Philosophize

47 3 4
                                    


Gita tersenyum memandang Bayu. Keduanya sibuk memainkan pulpen yang sama dan sesekali menautkan jari mereka yang malu.

"Saya senang lihat kamu, Bayu" kata Gita tulus. Bayu tidak menjawab dan membiarkan keheningan melakukan tugasnya untuk memeluk mereka berdua dengan penuh khidmat seolah cukup dengan cara itu perasaannya akan sampai pada Gita, tanpa perantara kata atau bahasa. 

Bayu tersenyum, memandang lurus ke dalam luka-luka tak terlihat di mata Gita. Jari mereka masih bertautan. Sementara dingin terus menjalar masuk ke dalam tulang-tulang.

Sesekali, teriakan atau tangisan orang di luar ruangan yang mereka diami menginterupsi keheningan. "Mereka teman-temanku." Gita menjawab meski Bayu terlihat sama sekali tidak keberatan. Senyumnya tetap sama.

"Di sini tidak enak, membosankan! Aku ingin pulang. Kamu harus ikut!" tidak ada negosiasi di kalimatnya. Gita tersenyum semakin lebar, karena ia bukan hanya akan mengajak Bayu pulang, tetapi juga untuk menikah, menua, dan mati bersama. Ia telah menyiapkan semuanya, skenario, peralatan, puisi, dan cincin pertunangan. Ia bahkan telah menutup pintu dan gerbang agar Bayu tidak bisa kemana-mana.

"Nanti, aku akan pakai gaun putih bikinan desainer ternama di kota ini. Kita menikah di halaman belakang rumah orang tuamu. Dan tidak perlu undang banyak tamu. Kita akan bulan madu di pulau-pulau tak bernama yang belum dihuni manusia, tempat jin dan binatang kelaparan beranak pinak. Setelahnya, kita akan kembali ke rumah dengan membawa kabar bahagia bahwa seorang bayi laki-laki akan lahir ke dunia."
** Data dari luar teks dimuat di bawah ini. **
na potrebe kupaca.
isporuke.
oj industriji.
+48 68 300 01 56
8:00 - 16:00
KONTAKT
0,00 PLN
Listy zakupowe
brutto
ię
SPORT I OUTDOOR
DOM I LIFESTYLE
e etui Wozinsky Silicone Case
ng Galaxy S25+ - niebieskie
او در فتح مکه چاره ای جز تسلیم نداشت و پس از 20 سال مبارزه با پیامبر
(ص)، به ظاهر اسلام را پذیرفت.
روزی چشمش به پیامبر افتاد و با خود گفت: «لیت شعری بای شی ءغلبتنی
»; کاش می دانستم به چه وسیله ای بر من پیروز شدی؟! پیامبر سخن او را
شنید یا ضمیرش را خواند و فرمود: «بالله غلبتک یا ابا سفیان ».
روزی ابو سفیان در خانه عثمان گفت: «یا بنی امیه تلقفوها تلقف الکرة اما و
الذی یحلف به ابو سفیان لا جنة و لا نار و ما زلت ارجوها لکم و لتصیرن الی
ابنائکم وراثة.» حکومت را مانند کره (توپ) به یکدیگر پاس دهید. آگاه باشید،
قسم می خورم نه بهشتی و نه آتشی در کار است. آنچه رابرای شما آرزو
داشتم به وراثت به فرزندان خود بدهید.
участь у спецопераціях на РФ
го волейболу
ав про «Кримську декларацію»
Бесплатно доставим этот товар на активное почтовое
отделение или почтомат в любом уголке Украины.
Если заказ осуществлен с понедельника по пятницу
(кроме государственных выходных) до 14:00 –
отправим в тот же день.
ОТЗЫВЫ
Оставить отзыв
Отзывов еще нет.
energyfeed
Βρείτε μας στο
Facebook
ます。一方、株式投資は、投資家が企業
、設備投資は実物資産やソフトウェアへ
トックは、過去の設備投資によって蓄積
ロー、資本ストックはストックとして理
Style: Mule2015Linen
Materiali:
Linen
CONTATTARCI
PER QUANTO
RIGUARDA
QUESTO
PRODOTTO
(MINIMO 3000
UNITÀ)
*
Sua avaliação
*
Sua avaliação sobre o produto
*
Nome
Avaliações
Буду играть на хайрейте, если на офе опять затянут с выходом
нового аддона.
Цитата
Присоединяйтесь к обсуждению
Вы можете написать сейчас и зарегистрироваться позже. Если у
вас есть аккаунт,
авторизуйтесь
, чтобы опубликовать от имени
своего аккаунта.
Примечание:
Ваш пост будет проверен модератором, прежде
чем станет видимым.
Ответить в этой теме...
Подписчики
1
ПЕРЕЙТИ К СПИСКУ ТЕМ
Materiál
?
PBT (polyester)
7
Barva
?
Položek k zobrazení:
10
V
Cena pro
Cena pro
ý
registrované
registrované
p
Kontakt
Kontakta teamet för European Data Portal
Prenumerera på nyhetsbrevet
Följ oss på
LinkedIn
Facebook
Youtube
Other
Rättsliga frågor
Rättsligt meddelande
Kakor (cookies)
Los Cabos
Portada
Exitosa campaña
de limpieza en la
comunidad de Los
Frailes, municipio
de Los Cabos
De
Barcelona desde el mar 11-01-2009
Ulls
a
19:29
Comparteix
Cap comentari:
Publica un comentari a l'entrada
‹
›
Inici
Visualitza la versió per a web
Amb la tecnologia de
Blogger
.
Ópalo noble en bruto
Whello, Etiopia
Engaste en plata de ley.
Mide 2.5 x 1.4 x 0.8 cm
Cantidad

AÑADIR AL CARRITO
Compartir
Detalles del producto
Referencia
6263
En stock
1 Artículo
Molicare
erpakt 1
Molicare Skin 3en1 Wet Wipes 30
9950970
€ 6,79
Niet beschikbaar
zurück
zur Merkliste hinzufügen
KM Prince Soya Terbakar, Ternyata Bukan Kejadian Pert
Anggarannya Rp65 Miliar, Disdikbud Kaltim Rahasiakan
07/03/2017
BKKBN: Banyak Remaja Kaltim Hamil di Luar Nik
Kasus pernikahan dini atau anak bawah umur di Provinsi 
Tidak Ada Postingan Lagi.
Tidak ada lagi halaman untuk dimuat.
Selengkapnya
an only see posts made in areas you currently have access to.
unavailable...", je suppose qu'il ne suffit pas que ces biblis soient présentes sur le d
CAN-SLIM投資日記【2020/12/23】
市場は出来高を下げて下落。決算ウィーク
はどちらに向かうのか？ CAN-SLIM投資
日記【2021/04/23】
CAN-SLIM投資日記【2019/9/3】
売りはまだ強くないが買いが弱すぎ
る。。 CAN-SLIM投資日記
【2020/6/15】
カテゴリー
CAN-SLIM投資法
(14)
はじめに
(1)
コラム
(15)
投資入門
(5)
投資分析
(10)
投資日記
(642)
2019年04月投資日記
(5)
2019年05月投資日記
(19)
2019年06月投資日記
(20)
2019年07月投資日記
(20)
Bayu terkekeh. Ia tahu pasti akan ada kecacatan di setiap rencana. Barangkali, gaun yang dikenakan Gita kelak bukanlah putih, tapi merah muda. Mungkin mereka akan berbulan madu di destinasi wisata biasa, tempat turis bercokol dimana-mana. Dan siapa tahu, ia tidak bisa membuat segenggam janin bersarang di dalam rahim wanita.

"Kita akan bahagia selamanya." sahut Gita menanggapi keresahan Bayu yang tidak terungkapkan. Dan jawaban itu bukan semata khayalan, melainkan sebuah tekad yang bulat. Karena biarlah rencana-rencana itu lebur berantakan, diaduk-aduk oleh tangan takdir atas perintah semesta, tapi Gita telah memutuskan bahwa mereka akan tetap bahagia. Berdua.

Hening kembali betah berlama-lama sebelum Bayu bicara, "Saya senang kamu baik-baik saja." hanya itu jawabnya. Singkat, meski Gita telah menguraikan bayangan masa depan mereka yang panjang. Tapi Gita menangis dalam bahagia yang luar biasa setelah mendengar suara itu berkumandang memenuhi ruangan. Dadanya ingin meledak disesaki kerinduan. Dan ia tidak bisa bicara apa-apa, kecuali meresapi bahagianya perjumpaan. "Jangan pergi lagi." pintanya, sungguh-sungguh.

Bayu hanya tertawa, meski itu tidak ada lucu-lucunya. Ketika dingin mulai hilang digantikan dengan kekosongan, dan Gita sadar bahwa yang digenggamnya bukan lagi tangan, melainkan kehampaan, ia mulai menangis keras. Menjerit-jerit memanggil nama Bayu dan memukul-mukul apapun di sekitarnya.

Pulpen yang sempat digenggamnya kini lenyap. Ruangan itu perlahan menunjukkan wujud aslinya dengan cat yang terkelupas, dinding yang retak, dan jeruji penghalang sebagai pintu masuk dan keluar. Gita meronta dengan penuh keputusasaan. Tangannya berusaha menarik, merobek, bahkan menjambak. 

Semua usahanya untuk membawa Bayu pulang lenyap setelah seorang perempuan berseragam serba putih masuk dan menyuntikkan obat. Cairan kimia kini melesap dalam darahnya dan melumpuhkan syaraf-syaraf yang luka. Gita seketika lemas. Tapi ia masih dapat mendengar suara jahat yang berbisik di telinganya,  "Bayu telah lama mati, sayang."

Dalam tidurnya yang kebas, Gita masih bisa merasakan pilu yang parah. Karena setelah ia yakin semua pintu dan gerbang telah ditutup tanpa meninggalkan celah, ternyata Bayu masih bisa luput dari bayangan indah masa depan mereka. Entah bagaimana.